Protect yourself from suspicious emails or phishing schemes. Phishing is the creation and use of email and websites designed to mimic legitimate business emails and websites. The most common act is sending an email to a user falsely claiming to be an established legitimate enterprise in an attempt to scam the user into surrendering private information that will be used for identity theft.

    The IRS does not initiate contacts with taxpayers via emails. Also, the IRS does not request personal detailed information through email or ask taxpayers for the PIN numbers, passwords, or similar secret access information for their credit card, bank, or other financial accounts.

    If you receive an unsolicited email claiming to be from the IRS, forward this message to phishing@irs.gov. You may also report misuse of the IRS name, logo, or other IRS personal property to the Treasury Inspector General for Tax Administration at 1-800-366-4484. You can forward suspicious emails to the Federal Trade Commission at: span@uce.gov or contact them at www.consumer.gov/idtheft or 1-877-IDTHEFT(438-4338).
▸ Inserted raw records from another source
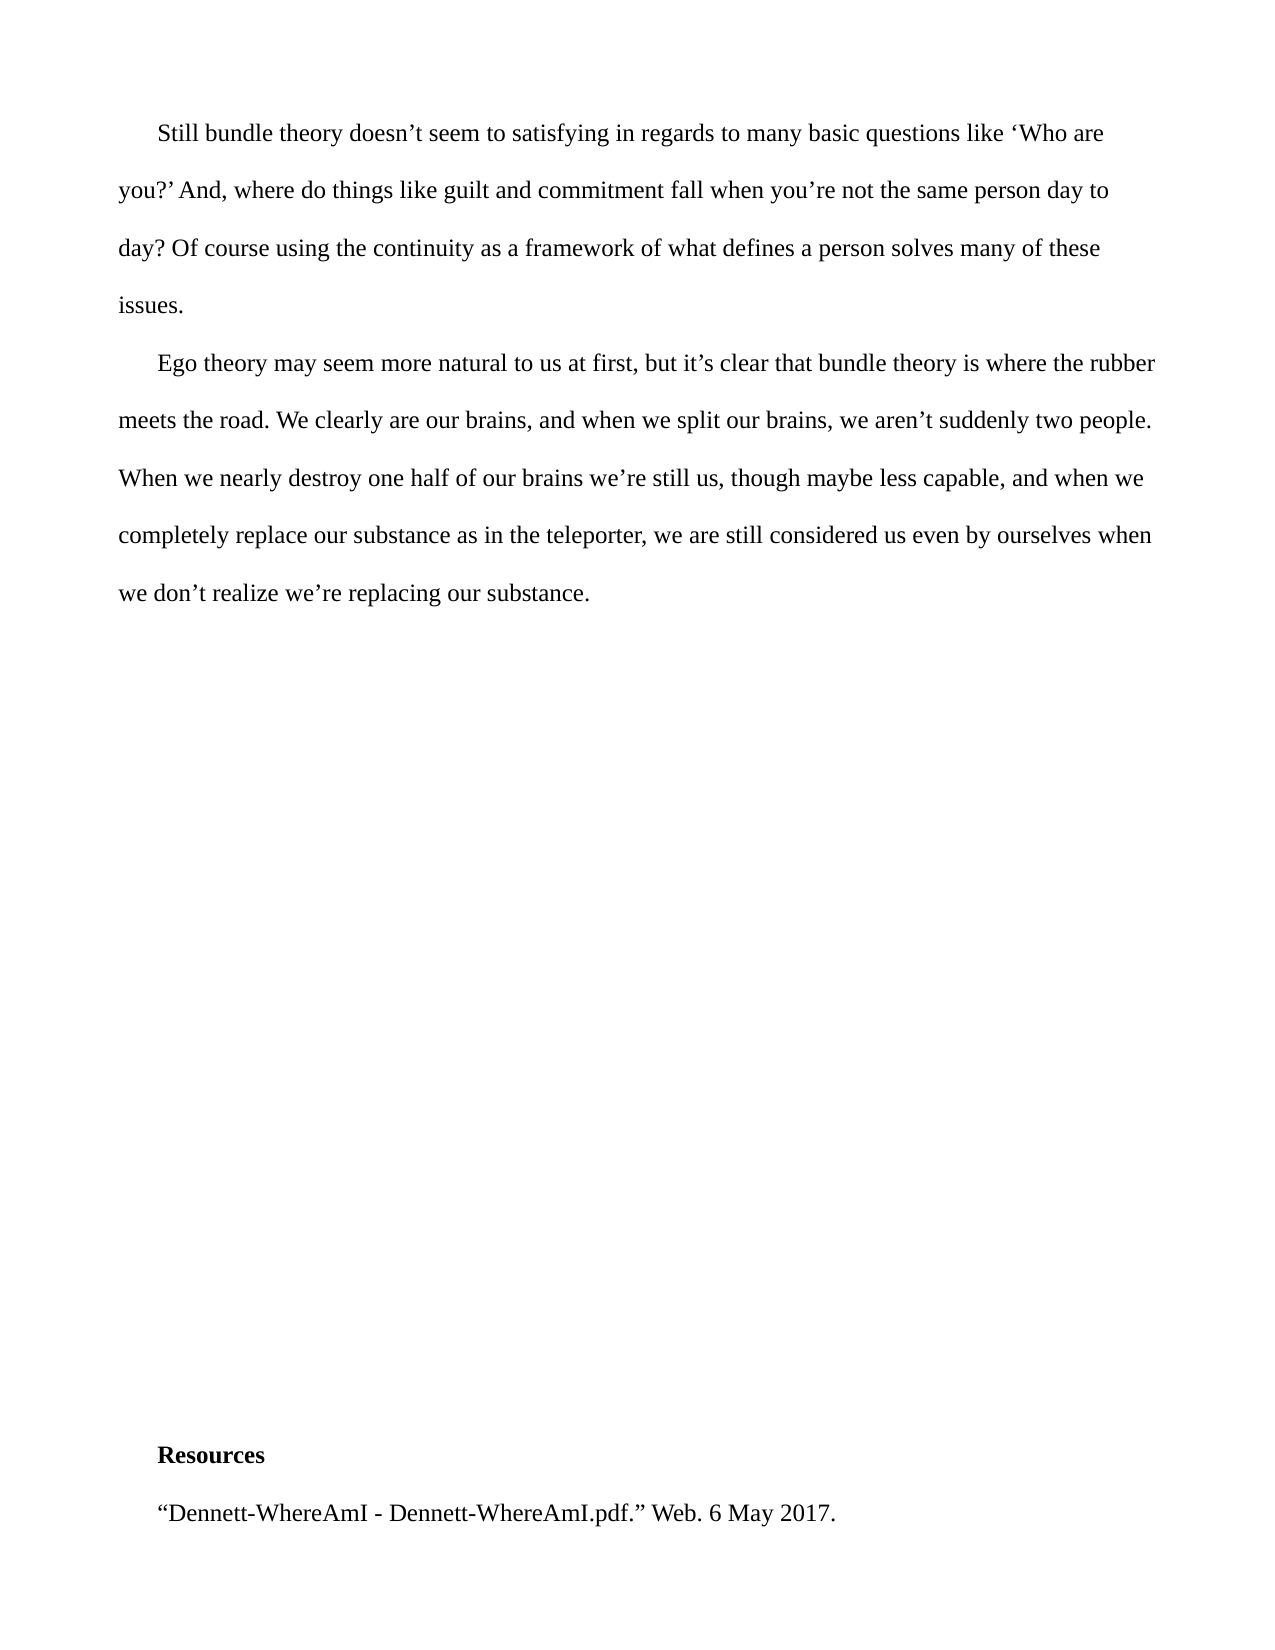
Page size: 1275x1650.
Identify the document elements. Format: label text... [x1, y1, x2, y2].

text Resources [118, 1441, 1157, 1469]
text “Dennett-WhereAmI - Dennett-WhereAmI.pdf.” Web. 6 May 2017. [118, 1498, 1157, 1527]
text Ego theory may seem more natural to us at first, but it’s clear that bundle theory is where the rubber meets the road. We clearly are our brains, and when we split our brains, we aren’t suddenly two people. When we nearly destroy one half of our brains we’re still us, though maybe less capable, and when we completely replace our substance as in the teleporter, we are still considered us even by ourselves when we don’t realize we’re replacing our substance. [118, 348, 1157, 607]
text Still bundle theory doesn’t seem to satisfying in regards to many basic questions like ‘Who are you?’ And, where do things like guilt and commitment fall when you’re not the same person day to day? Of course using the continuity as a framework of what defines a person solves many of these issues. [118, 118, 1157, 319]
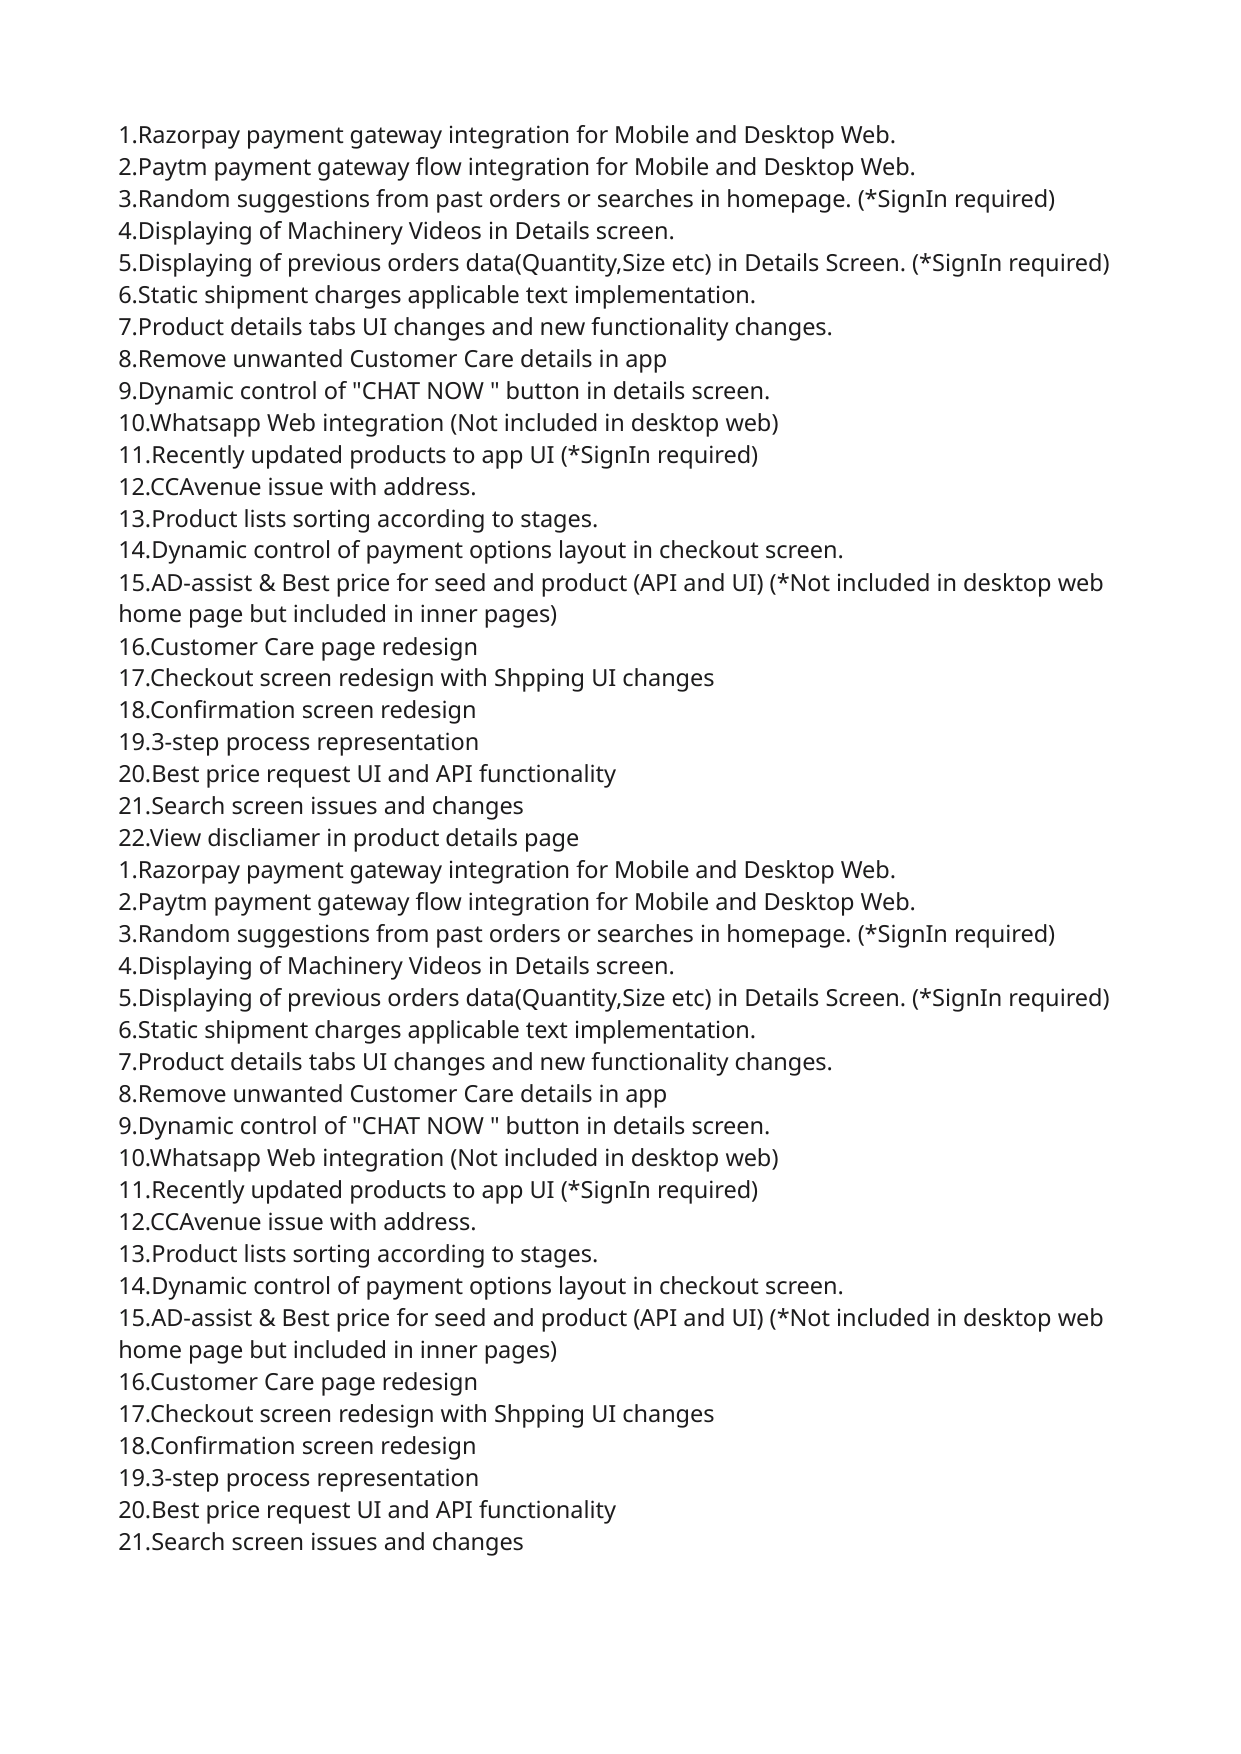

    Visit the IRS website at www.irs.gov to learn more about identity theft and how to reduce your risk.


Privacy Act Notice

Section 6109 of the Internal Revenue Code requires you to provide your correct TIN to persons who must file information returns with the IRS to report interest, dividends, and certain other income paid to you, mortgage interest you paid, the acquisition or abandonment of secured property, cancellation of debt, or contributions you made to an IRA, or Archer MSA or HSA. The IRS uses the numbers for identification purposes and to help verify the accuracy of your tax return. The IRS may also provide this information to the Department of Justice for civil and criminal litigation, and to cities, states, the District of Columbia, and U.S. possessions to carry out their tax laws. We may also disclose this information to other countries under a tax treaty, to federal and state agencies to enforce federal nontax criminal laws, or to federal law enforcement and intelligence agencies to combat terrorism.

    You must provide your TIN whether or not you are required to file a tax return. Payers must generally withhold 28% of taxable interest, dividend, and certain other payments to a payee who does not give a TIN to a payer. Certain penalties may also apply.